Roberts said the U.S. should “focus on adapting, modernizing, and strengthening deterrence in Europe” for NATO allies facing the new Russian threat, because NATO’s current conventional force structure would not provide a timely response to a potential Russian invasion. The problem, he said, is not in NATO’s hardware, but rather in the ways it “expresses its convictions about the role of nuclear deterrence.” Citing the State Department’s assessment that Russia has violated the Intermediate-Range Nuclear Forces Treaty, Roberts said that in the event the Kremlin deploys this type of weapon, “the problem for the NATO alliance becomes more complex” and existing nuclear-sharing arrangements might not adequately “signal the resolve of the alliance when threatened.”

According to Payne, for NATO to deter Russian nuclear escalation, the dual-capable aircraft that fall under the U.S. nuclear-sharing arrangement with NATO must stay in European bases, for use with weapons in the U.S. modernization program. These include the B61 nuclear bombs that are currently under refurbishment. “We must go ahead with the B61-12 [life extension program],” Payne said.

Designing New Nuclear Weapons

Franklin Miller, principal of The Scowcroft Group, challenged the existing U.S. government policy not to develop new nuclear warheads. “The intent of that policy . . . was to set an example for others not to either rely more on nuclear weapons or build new nuclear weapons,” he said. “The French, the Russians, the Chinese, the Indians, the Pakistanis, and the North Koreans are building new nuclear weapons. If the intent of our policy of self-restraint was to stop them from doing so, that policy has failed.”

“To the degree that our stockpile requires new capabilities, then I think we ought to examine that,” Miller said.

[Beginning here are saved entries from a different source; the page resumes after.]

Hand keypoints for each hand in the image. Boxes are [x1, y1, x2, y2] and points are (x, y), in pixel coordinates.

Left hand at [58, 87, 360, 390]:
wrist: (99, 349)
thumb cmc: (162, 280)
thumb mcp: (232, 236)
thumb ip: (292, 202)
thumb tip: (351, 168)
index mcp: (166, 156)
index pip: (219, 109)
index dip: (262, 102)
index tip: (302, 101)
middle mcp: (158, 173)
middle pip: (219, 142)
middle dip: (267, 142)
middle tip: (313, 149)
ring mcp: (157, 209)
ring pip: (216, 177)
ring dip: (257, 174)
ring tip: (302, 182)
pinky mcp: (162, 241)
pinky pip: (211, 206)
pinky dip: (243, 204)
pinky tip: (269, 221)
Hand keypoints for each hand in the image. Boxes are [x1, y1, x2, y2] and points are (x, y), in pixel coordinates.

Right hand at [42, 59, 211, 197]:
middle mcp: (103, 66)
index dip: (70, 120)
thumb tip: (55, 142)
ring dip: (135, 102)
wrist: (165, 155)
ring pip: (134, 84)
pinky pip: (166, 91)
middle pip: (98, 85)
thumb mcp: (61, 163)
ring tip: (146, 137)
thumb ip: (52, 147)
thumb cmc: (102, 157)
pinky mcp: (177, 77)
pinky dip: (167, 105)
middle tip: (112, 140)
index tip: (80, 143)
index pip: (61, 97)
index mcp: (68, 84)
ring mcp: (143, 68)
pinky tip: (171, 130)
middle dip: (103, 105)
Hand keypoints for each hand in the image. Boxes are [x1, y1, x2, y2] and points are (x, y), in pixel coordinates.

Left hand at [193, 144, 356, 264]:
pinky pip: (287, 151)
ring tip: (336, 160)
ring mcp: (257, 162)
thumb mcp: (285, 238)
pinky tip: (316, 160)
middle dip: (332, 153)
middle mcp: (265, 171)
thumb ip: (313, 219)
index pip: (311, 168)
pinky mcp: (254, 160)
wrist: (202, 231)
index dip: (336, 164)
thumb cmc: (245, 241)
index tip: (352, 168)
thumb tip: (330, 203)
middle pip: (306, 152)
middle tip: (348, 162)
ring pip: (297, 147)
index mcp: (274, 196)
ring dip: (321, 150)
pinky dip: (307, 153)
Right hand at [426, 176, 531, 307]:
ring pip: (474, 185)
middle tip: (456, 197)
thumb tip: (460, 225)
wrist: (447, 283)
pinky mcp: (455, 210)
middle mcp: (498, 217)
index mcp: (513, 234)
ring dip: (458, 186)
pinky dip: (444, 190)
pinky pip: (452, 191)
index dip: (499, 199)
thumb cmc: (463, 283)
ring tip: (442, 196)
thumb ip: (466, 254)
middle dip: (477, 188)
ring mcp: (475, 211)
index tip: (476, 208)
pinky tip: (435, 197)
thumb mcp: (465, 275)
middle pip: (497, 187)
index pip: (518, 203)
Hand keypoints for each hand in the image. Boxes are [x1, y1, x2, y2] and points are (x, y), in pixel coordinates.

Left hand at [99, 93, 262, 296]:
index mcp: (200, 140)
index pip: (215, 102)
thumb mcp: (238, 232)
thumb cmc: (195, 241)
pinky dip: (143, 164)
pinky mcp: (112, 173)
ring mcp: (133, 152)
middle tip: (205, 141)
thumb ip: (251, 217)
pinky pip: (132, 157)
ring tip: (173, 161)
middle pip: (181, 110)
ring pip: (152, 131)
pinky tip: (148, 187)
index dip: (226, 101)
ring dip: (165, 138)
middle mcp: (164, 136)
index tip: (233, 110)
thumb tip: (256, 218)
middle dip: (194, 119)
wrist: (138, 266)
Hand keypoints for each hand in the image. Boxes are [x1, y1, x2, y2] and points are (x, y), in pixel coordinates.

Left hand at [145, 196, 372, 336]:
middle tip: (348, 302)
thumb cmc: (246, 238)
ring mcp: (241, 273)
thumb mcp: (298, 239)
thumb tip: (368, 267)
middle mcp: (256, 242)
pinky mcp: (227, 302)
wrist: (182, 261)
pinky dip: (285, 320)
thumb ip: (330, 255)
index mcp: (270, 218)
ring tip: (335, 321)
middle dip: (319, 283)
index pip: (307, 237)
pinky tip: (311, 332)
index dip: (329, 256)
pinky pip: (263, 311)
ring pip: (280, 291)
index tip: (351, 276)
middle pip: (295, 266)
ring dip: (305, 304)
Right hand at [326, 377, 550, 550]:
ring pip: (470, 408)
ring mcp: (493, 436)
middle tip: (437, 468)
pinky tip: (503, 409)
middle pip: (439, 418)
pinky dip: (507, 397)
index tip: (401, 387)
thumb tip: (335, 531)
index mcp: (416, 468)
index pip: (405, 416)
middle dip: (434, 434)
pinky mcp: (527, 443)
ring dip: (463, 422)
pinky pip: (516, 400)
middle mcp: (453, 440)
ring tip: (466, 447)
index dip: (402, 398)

Roberts agreed there is a case for new nuclear weapons. “One argument we’ve heard is that this will reinforce deterrence because it will give us a lower-yield option that the president might find more credible to threaten,” he said. “Another argument is that we need new weapons in order to enhance the ability of our laboratories to produce in the future.” Roberts’ conclusion was that “we can move to the prototyping of new weapons without producing new ones, and gain the benefits that we need in our infrastructure.”

Harvey suggested that the U.S. “maybe” would need nuclear warheads with new military capabilities, and that it “most assuredly” would need to retain capabilities to produce these warheads if required. The current U.S. government policy on developing new nuclear warheads, he said, “should be reviewed in every administration.”